In order to prepare salt fish for cooking, it needs to be rehydrated and most of the salt removed through a process of overnight soaking in hot water and subsequent boiling.

The aim is never to remove all of the salt -- enough salt should remain to provide taste, otherwise, you can end up with a bland piece of fish.

In addition to the ever-popular cod fish, other common fish that are salt-cured and dried include pollack, snapper, and shark. The name "salt cod," however, has become somewhat of a generic term and will be used to describe the dried fish even if it is not cod fish.
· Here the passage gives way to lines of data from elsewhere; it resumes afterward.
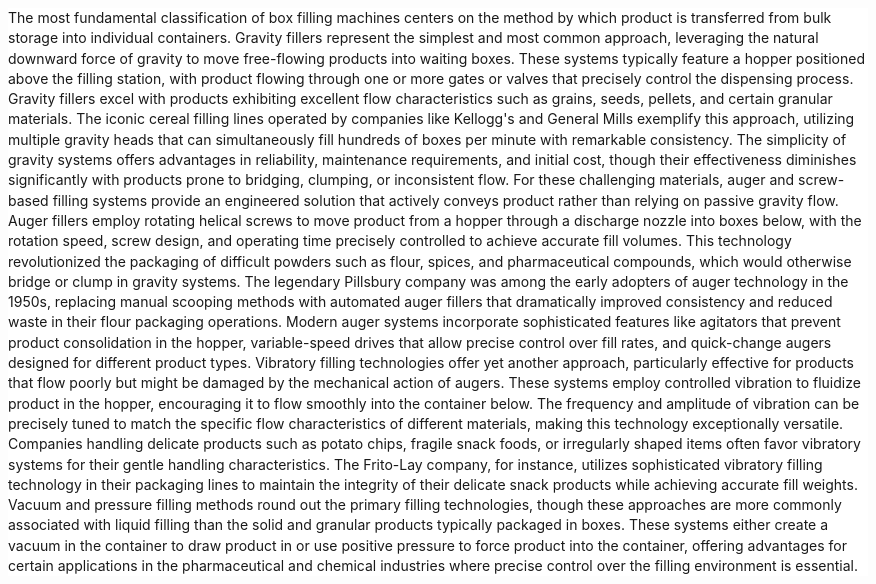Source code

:The most fundamental classification of box filling machines centers on the method by which product is transferred from bulk storage into individual containers. Gravity fillers represent the simplest and most common approach, leveraging the natural downward force of gravity to move free-flowing products into waiting boxes. These systems typically feature a hopper positioned above the filling station, with product flowing through one or more gates or valves that precisely control the dispensing process. Gravity fillers excel with products exhibiting excellent flow characteristics such as grains, seeds, pellets, and certain granular materials. The iconic cereal filling lines operated by companies like Kellogg's and General Mills exemplify this approach, utilizing multiple gravity heads that can simultaneously fill hundreds of boxes per minute with remarkable consistency. The simplicity of gravity systems offers advantages in reliability, maintenance requirements, and initial cost, though their effectiveness diminishes significantly with products prone to bridging, clumping, or inconsistent flow. For these challenging materials, auger and screw-based filling systems provide an engineered solution that actively conveys product rather than relying on passive gravity flow. Auger fillers employ rotating helical screws to move product from a hopper through a discharge nozzle into boxes below, with the rotation speed, screw design, and operating time precisely controlled to achieve accurate fill volumes. This technology revolutionized the packaging of difficult powders such as flour, spices, and pharmaceutical compounds, which would otherwise bridge or clump in gravity systems. The legendary Pillsbury company was among the early adopters of auger technology in the 1950s, replacing manual scooping methods with automated auger fillers that dramatically improved consistency and reduced waste in their flour packaging operations. Modern auger systems incorporate sophisticated features like agitators that prevent product consolidation in the hopper, variable-speed drives that allow precise control over fill rates, and quick-change augers designed for different product types. Vibratory filling technologies offer yet another approach, particularly effective for products that flow poorly but might be damaged by the mechanical action of augers. These systems employ controlled vibration to fluidize product in the hopper, encouraging it to flow smoothly into the container below. The frequency and amplitude of vibration can be precisely tuned to match the specific flow characteristics of different materials, making this technology exceptionally versatile. Companies handling delicate products such as potato chips, fragile snack foods, or irregularly shaped items often favor vibratory systems for their gentle handling characteristics. The Frito-Lay company, for instance, utilizes sophisticated vibratory filling technology in their packaging lines to maintain the integrity of their delicate snack products while achieving accurate fill weights. Vacuum and pressure filling methods round out the primary filling technologies, though these approaches are more commonly associated with liquid filling than the solid and granular products typically packaged in boxes. These systems either create a vacuum in the container to draw product in or use positive pressure to force product into the container, offering advantages for certain applications in the pharmaceutical and chemical industries where precise control over the filling environment is essential.
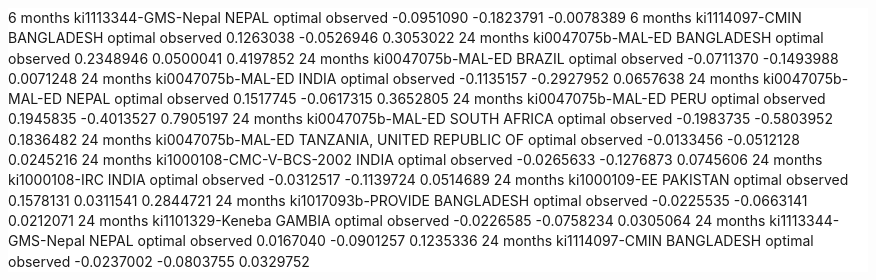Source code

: 6 months    ki1113344-GMS-Nepal        NEPAL                          optimal              observed          -0.0951090   -0.1823791   -0.0078389
6 months    ki1114097-CMIN             BANGLADESH                     optimal              observed           0.1263038   -0.0526946    0.3053022
24 months   ki0047075b-MAL-ED          BANGLADESH                     optimal              observed           0.2348946    0.0500041    0.4197852
24 months   ki0047075b-MAL-ED          BRAZIL                         optimal              observed          -0.0711370   -0.1493988    0.0071248
24 months   ki0047075b-MAL-ED          INDIA                          optimal              observed          -0.1135157   -0.2927952    0.0657638
24 months   ki0047075b-MAL-ED          NEPAL                          optimal              observed           0.1517745   -0.0617315    0.3652805
24 months   ki0047075b-MAL-ED          PERU                           optimal              observed           0.1945835   -0.4013527    0.7905197
24 months   ki0047075b-MAL-ED          SOUTH AFRICA                   optimal              observed          -0.1983735   -0.5803952    0.1836482
24 months   ki0047075b-MAL-ED          TANZANIA, UNITED REPUBLIC OF   optimal              observed          -0.0133456   -0.0512128    0.0245216
24 months   ki1000108-CMC-V-BCS-2002   INDIA                          optimal              observed          -0.0265633   -0.1276873    0.0745606
24 months   ki1000108-IRC              INDIA                          optimal              observed          -0.0312517   -0.1139724    0.0514689
24 months   ki1000109-EE               PAKISTAN                       optimal              observed           0.1578131    0.0311541    0.2844721
24 months   ki1017093b-PROVIDE         BANGLADESH                     optimal              observed          -0.0225535   -0.0663141    0.0212071
24 months   ki1101329-Keneba           GAMBIA                         optimal              observed          -0.0226585   -0.0758234    0.0305064
24 months   ki1113344-GMS-Nepal        NEPAL                          optimal              observed           0.0167040   -0.0901257    0.1235336
24 months   ki1114097-CMIN             BANGLADESH                     optimal              observed          -0.0237002   -0.0803755    0.0329752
How Salt Fish is Indispensable 

Salt fish has been a part of Caribbean cuisine dating back to the days of colonial rule. Salt fish was first introduced to the Caribbean in the 16th century. Vessels from North America--mainly Canada--would come bringing lumber and pickled and salted cod. They would then return to their homeland with Caribbean molasses, rum, sugar, and salt.

Today, most of the salt fish consumed in the Caribbean is still imported, though countries like Guyana now make their own salt fish.

 

How Salt Fish is Cooked

The most popular way of preparing salt fish in the Caribbean is by sautéeing it with thyme, lots of onions, tomatoes and hot pepper. When cooked this way, the salt fish can be eaten with rice, roti (a flatbread), and ground provisions (tuber root vegetables). It is most popularly eaten with bakes (a fried dough).

Salt cod is also made into fritters--called Stamp and Go in Jamaica, Bacalaitos in Puerto Rico andAcras de Morue in Guadeloupe and Martinique. The fish is dredged in a spicy batter and then deep fried until crispy. 

How Salt Fish Is Sold

Salt fish comes in two varieties -- bone-in with the skin intact and boneless with the skin removed. The bone-in variety costs less than the boneless, skinless salt fish but both types taste the same. The difference in cost lies in the amount of work that goes into the preparation--removing the bones and the skin takes time and effort. If you do not want to pay the extra price, no worries--once the bone-in salt fish is given a good overnight soak in boiling hot water, removing the bones and skin is very easy work.

Salt fish for household use is mostly sold in half-pound and one-pound packages.